### Description of the task
Find each line below that includes "index", then copy it.

### Provided data
'''
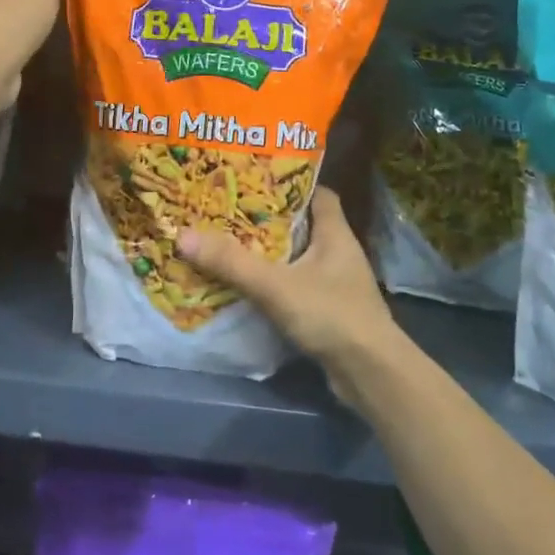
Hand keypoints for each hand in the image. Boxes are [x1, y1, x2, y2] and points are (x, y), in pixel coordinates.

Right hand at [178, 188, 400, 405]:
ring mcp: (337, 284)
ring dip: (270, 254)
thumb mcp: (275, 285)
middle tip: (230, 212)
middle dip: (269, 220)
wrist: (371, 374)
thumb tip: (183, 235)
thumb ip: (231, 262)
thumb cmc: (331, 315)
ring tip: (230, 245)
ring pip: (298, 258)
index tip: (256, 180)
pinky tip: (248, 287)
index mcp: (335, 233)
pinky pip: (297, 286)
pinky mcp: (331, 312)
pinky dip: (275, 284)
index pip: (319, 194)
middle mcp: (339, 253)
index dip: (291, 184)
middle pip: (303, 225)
'''
'''
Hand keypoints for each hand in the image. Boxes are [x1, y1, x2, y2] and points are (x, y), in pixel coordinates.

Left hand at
'''
'''
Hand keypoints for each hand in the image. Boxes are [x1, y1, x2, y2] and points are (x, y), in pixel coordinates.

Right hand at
'''
### Response box
index tip: (256, 180)
index mcp: (335, 233)
index pip: (319, 194)
index dip: (291, 184)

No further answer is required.